An AI Agent Replicated a QuTech Quantum Paper

One of the most powerful tests of AI scientific capability is paper replication: given a published paper, can an AI agent reproduce the experiment from scratch? We tested this with a quantum computing paper from our own institution.

The Paper

"Error Mitigation by Symmetry Verification on a Variational Quantum Eigensolver"
Sagastizabal et al., Physical Review A 100, 010302 (2019)
arxiv:1902.11258

This paper from QuTech / TU Delft demonstrates a key technique: using physical symmetries to detect and mitigate errors in variational quantum eigensolvers (VQE). They find the ground-state energy of H₂ — the hydrogen molecule — using a 2-qubit circuit with Z-parity symmetry verification.

What the AI Built

Claude Opus 4.6 produced ~300 lines of production Qiskit code covering:

1. Hamiltonian Construction

The H₂ molecular Hamiltonian in the STO-3G basis, transformed via Bravyi-Kitaev reduction to a 2-qubit operator:

H = g₀II + g₁ZI + g₂IZ + g₃ZZ + g₄XX + g₅YY

The agent correctly identified that the coefficients (g₀ through g₅) are functions of the bond distance, and tabulated them from the O'Malley et al. reference data for 12 bond distances from 0.3 to 2.5 Angstroms.

2. Ansatz Circuit

A single-parameter exchange rotation in the {|01⟩, |10⟩} subspace — a parity-preserving ansatz that keeps the state within the correct symmetry sector. The agent decomposed this into RXX(θ) and RYY(θ) rotations, matching the paper's approach.

3. Noise Model

Realistic noise parameters matching the paper's device characterization:

• T₁ = 30μs, T₂ = 60μs (thermal relaxation)
• Depolarizing noise on single-qubit gates (0.1%) and two-qubit gates (1%)
• Measurement error (1%)

4. Symmetry Verification

The key innovation of the paper: post-selecting measurement results on states where the qubit parity matches the ground-state sector (even parity for H₂).
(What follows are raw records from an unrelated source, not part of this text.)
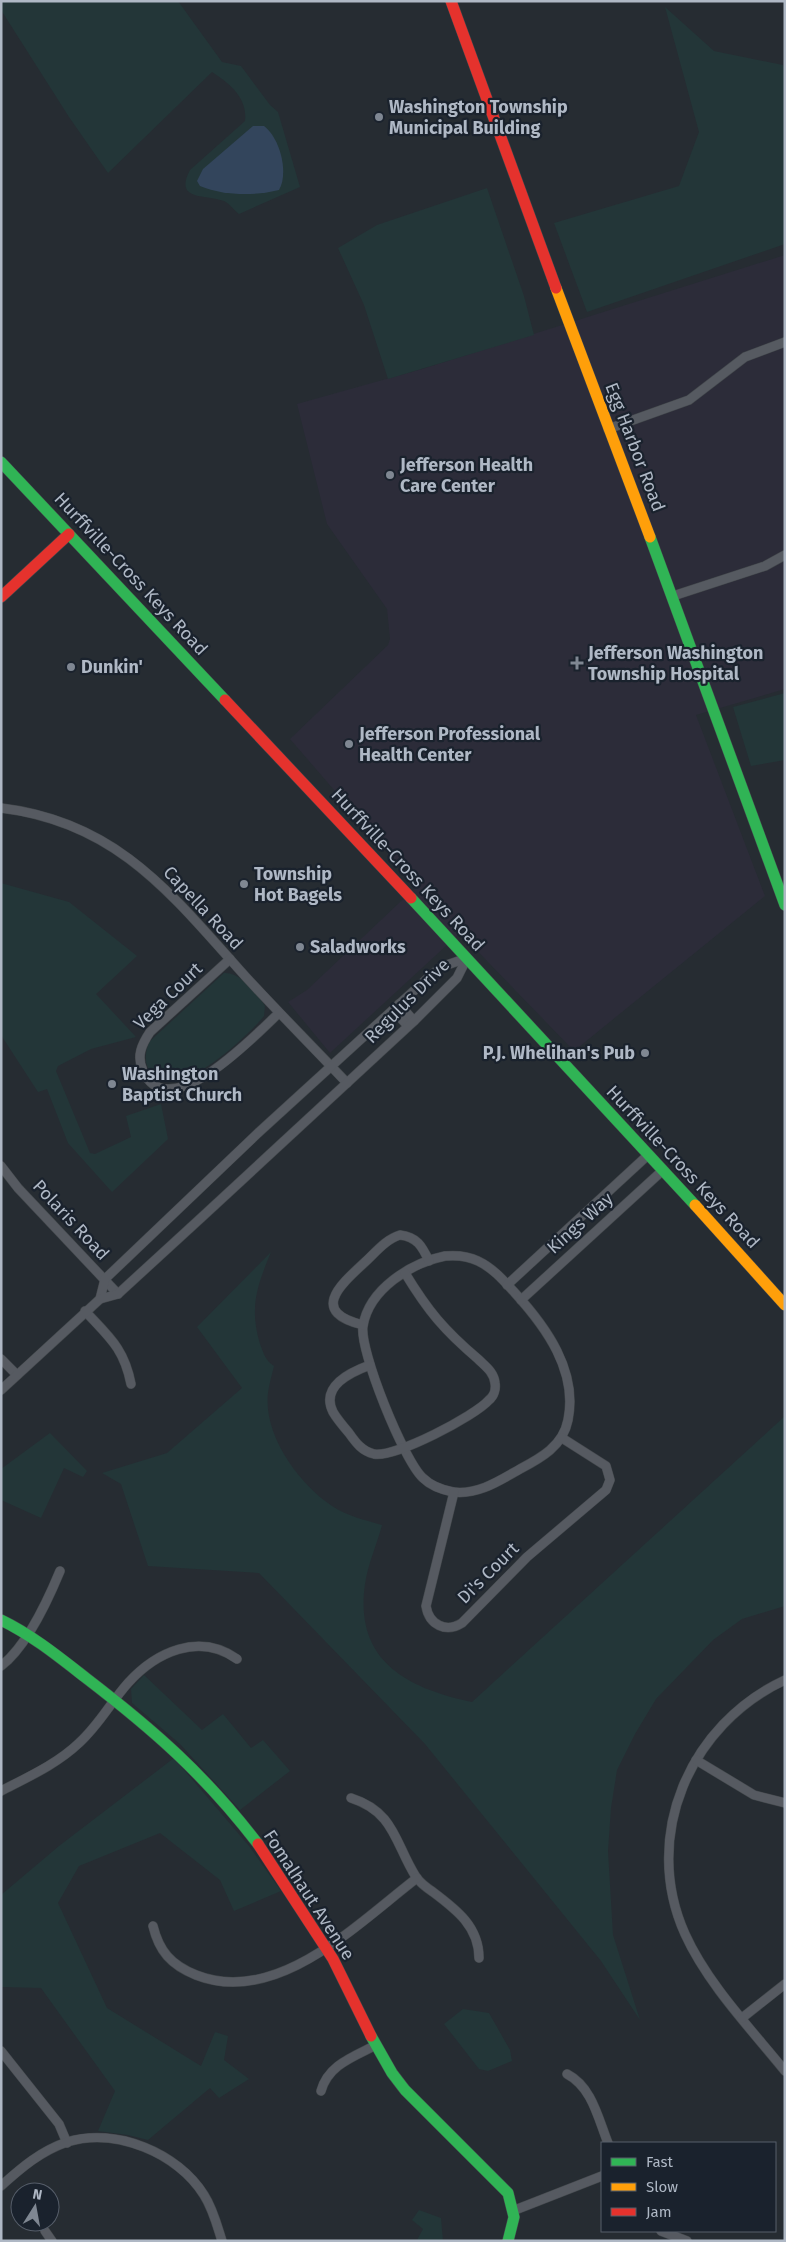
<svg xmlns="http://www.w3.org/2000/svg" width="786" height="2242" font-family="'Fira Sans',sans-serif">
	<rect width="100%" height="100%" fill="#262c32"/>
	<!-- medical -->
	<path fill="#2c2c39" d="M785,255V689L696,715L765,896L574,1051L460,933L330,1053L288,1002L307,990L417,886L290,739L388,645L390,639L387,609L327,524L297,404L422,369Z"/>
	<!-- green -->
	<g fill="#233638">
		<path d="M1,1H178L222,62L241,66L270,105L278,112L300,187L239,214C234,210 230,204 224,201C208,194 173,202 190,170L245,121C248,98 229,83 212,72L108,173L69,117L1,10Z"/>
		<path d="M665,7L714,51L783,65L785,69V244L587,312L554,223L679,186L699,132Z"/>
		<path d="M487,188L524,296L534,335L388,379L364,305L338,248L377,225Z"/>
		<path d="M785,693V760L751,766L733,707Z"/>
		<path d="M1,883L69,902L137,956L96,994L136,1037L91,1049L58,1066L56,1071L90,1153L95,1154L131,1137L126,1116L161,1104L168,1139L112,1192L68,1143L47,1089L38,1092L1,1035Z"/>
		<path d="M224,973C239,971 258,994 265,1006L264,1016C248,1036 174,1107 150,1072C144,1062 145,1053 149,1042Z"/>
		<path d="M271,1252C257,1286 249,1308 260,1344C264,1354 265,1360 274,1366C272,1375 269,1384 268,1393C263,1435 299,1484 332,1506C347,1516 365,1520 382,1525C377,1544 368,1564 365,1584C354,1661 407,1688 472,1702L785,1416V1606L742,1619L713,1640L656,1699L635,1734L617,1770L611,1808L608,1851L613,1935L640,2020L601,1961L425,1744L259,1573L148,1566L121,1484L102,1473L167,1453L242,1388L197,1327Z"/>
		<path d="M50,1433L87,1471L83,1477L64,1468L41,1518L1,1500V1469Z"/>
		<path d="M144,1675L202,1730L223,1714L251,1748L263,1740L290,1771L240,1810L180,1744L132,1703L131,1689Z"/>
		<path d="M174,1758L249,1846L281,1891L234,1911L220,1880L160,1833L79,1866L58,1903L107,2008L201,2066L215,2032L228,2036L224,2060L249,2079L219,2098L210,2088L148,2140L128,2135L98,2131L115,2091L41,1988L1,1987V1895L59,1846Z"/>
		<path d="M463,2009L489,2013L510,2050L512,2061L488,2071L479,2069L444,2024Z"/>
		<path d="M419,2210L441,2218L443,2241L417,2240L423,2229L412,2220Z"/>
	</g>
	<!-- water -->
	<path fill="#33455c" d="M253,126H264C280,138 289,173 279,190C254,196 225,196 200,186L197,181L203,169Z"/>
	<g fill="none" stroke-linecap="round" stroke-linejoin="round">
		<!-- street casing -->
		<g stroke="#42474b" stroke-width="10">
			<g id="street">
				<path d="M608,429L689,400L745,357L785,342"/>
				<path d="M673,596L765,566L785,555"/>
				<path d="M1,808C118,822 172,895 245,976C278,1012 313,1047 347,1083"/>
				<path d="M230,959L150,1032C142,1044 136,1056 143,1071C169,1128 256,1034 279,1013"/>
				<path d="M399,1004L414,1021"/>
				<path d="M393,1010L408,1026"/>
				<path d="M1,1166L18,1188L118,1294"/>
				<path d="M445,1256C456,1255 468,1256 478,1261C493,1268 504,1281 515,1293C546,1327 578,1371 568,1420C563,1446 541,1458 520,1469C499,1481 478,1495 453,1492C443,1490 430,1485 423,1478C404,1461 359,1350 363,1326C369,1289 411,1263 445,1256Z"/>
				<path d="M507,1285L648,1155"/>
				<path d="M100,1299L105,1279L258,1133L429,977L441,967L467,958"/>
				<path d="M521,1300L662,1171"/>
				<path d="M85,1311C109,1337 124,1348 131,1384"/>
				<path d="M363,1325C310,1312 339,1286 364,1263C375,1253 386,1239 400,1235C417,1237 422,1246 429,1261"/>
				<path d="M1,1359L17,1375"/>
				<path d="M370,1365C351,1372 320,1386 333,1412C337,1419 343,1426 349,1433C356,1443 362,1451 374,1454C395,1458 475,1416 489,1400C494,1396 496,1389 495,1383C494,1372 485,1366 478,1359C444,1330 428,1311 405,1273"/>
				<path d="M1,1390L100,1299L118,1294L202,1217L414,1021L457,978L467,958"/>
				<path d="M454,1492L426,1606C429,1625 446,1633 462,1623L527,1557L606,1490L610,1480L606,1466L562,1438"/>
				<path d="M1,1666C26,1647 48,1600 60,1571"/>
				<path d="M785,1680C690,1724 641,1836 685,1934C707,1983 751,2029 785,2071"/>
				<path d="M696,1760L754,1795L785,1803"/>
				<path d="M1,1791C28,1777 57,1764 79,1743C99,1725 111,1702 128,1683C156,1652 199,1632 237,1659"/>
				<path d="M351,1798C395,1812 395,1844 416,1877C421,1884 427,1888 433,1892C457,1910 479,1927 479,1958"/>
				<path d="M153,1926C159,1951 171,1965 196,1975C277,2007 358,1923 417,1878"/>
				<path d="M742,2018L785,1984"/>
				<path d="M1,2051L59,2124L67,2143"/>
				<path d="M567,2074C592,2087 598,2118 608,2143"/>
				<path d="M321,2091C328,2065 353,2057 376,2045"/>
				<path d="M1,2186C22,2167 41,2151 67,2142C116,2127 178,2153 204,2195C213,2209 217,2225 222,2241"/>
				<path d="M515,2210L602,2176"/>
				<path d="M45,2231L52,2241"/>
				<path d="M661,2231L687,2241"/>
			</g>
		</g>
		<!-- fast casing -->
		<g stroke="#42474b" stroke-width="12">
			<g id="fast">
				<path d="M1,462L225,700"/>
				<path d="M650,537L785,905"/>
				<path d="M411,898L695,1205"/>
				<path d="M1,1620C32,1635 59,1657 86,1678C155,1731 205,1775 258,1844"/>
				<path d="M371,2036L392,2073L405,2090L508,2193L514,2217L508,2241"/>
			</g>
		</g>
		<!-- slow casing -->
		<g stroke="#42474b" stroke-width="12">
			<g id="slow">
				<path d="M556,288L650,537"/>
				<path d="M695,1205L785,1305"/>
			</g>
		</g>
		<!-- jam casing -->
		<g stroke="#42474b" stroke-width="12">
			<g id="jam">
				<path d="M451,1L556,288"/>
				<path d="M1,597L69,534"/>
				<path d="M225,700L411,898"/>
				<path d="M258,1844L333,1959L371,2036"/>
			</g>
		</g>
		<!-- street -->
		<use href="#street" stroke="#565a61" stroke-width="9"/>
		<!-- fast -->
		<use href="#fast" stroke="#30b455" stroke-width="11"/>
		<!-- slow -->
		<use href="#slow" stroke="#ff9f0a" stroke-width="11"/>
		<!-- jam -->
		<use href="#jam" stroke="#e5322d" stroke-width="11"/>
	</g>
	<!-- markers -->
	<g fill="#7f8792" stroke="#1a222d" stroke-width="2">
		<circle cx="379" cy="117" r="5"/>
		<circle cx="390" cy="475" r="5"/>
		<path d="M574.5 655.5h5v5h5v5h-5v5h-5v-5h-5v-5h5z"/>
		<circle cx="71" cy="667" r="5"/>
		<circle cx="349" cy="744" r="5"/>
		<circle cx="244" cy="884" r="5"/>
		<circle cx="300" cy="947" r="5"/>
		<circle cx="645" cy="1053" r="5"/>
		<circle cx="112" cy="1084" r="5"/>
	</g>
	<g text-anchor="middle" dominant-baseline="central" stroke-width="4.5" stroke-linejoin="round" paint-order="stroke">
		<!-- poi labels -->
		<g font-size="18" font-weight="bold" fill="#afb8c5" stroke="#1a222d" text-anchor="start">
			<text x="389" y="107">Washington Township<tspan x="389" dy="21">Municipal Building</tspan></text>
			<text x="400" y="465">Jefferson Health<tspan x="400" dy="21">Care Center</tspan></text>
			<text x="588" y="653">Jefferson Washington<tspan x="588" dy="21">Township Hospital</tspan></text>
			<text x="81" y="667">Dunkin'</text>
			<text x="359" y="734">Jefferson Professional<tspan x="359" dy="21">Health Center</tspan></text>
			<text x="254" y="874">Township<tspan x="254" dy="21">Hot Bagels</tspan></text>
			<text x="310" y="947">Saladworks</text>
			<text x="635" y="1053" text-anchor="end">P.J. Whelihan's Pub</text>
			<text x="122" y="1074">Washington<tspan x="122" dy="21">Baptist Church</tspan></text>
		</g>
		<!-- street labels -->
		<g font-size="18" fill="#afb8c5" stroke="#1a222d">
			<text transform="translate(635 447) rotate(69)">Egg Harbor Road</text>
			<text transform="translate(131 574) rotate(47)">Hurffville-Cross Keys Road</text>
			<text transform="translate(408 870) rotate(47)">Hurffville-Cross Keys Road</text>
			<text transform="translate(203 908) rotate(47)">Capella Road</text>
			<text transform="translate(168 996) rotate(-44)">Vega Court</text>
			<text transform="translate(407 1001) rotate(-45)">Regulus Drive</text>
			<text transform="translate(683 1167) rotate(47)">Hurffville-Cross Keys Road</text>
			<text transform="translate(71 1220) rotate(47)">Polaris Road</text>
			<text transform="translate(580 1223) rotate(-42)">Kings Way</text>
			<text transform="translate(488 1573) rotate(-45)">Di's Court</text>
			<text transform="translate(309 1895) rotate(57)">Fomalhaut Avenue</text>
		</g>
	</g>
	<!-- border -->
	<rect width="786" height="2242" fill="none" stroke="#afb8c5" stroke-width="5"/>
	<!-- legend -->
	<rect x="601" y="2142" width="175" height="90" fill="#1a222d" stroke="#565e6a"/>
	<rect x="611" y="2158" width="25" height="8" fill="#30b455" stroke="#565e6a"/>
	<text x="646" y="2167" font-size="15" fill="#afb8c5">Fast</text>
	<rect x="611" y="2183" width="25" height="8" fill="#ff9f0a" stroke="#565e6a"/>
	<text x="646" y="2192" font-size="15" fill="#afb8c5">Slow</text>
	<rect x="611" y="2208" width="25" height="8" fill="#e5322d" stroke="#565e6a"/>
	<text x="646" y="2217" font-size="15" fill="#afb8c5">Jam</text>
	<!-- north arrow -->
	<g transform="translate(35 2207) rotate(11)"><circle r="24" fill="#1a222d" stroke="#565e6a"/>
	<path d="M0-4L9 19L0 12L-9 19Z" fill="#7f8792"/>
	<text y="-8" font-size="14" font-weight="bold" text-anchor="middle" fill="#afb8c5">N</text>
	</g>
</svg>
This filters out a significant fraction of errors without additional circuit overhead.

5. Measurement Protocol

Three measurement bases (Z, X, Y) with 8192 shots each. The XX expectation value requires Hadamard-rotated measurements; YY requires Sdg-Hadamard-rotated measurements. The agent correctly implemented all three basis rotations.

What This Demonstrates

This experiment shows that AI agents can:

1. Read and understand quantum physics papers — extracting the Hamiltonian, ansatz structure, noise parameters, and measurement protocol
2. Translate physics to code — implementing the Bravyi-Kitaev transformation, noise channels, and symmetry verification in Qiskit
3. Handle domain-specific details — correctly managing complex numbers, basis rotations, and expectation value calculations

The entire replication was done in a single session with Claude Opus 4.6 acting as a coding agent through Claude Code. The human role was to provide the paper reference and review the output — the agent handled the physics, mathematics, and implementation.

Limitations

To be clear about what this doesn't show:

• We haven't yet run this on actual quantum hardware (only Qiskit Aer simulation)
• We haven't done a quantitative comparison of our curves against the paper's published figures
• The noise model is approximate — real device noise is more complex
• A human physicist reviewed the code, which matters for trust

These are next steps, not fundamental limitations. The point is that the AI produced a reasonable starting point — 300 lines of domain-specific simulation code — from a paper reference alone.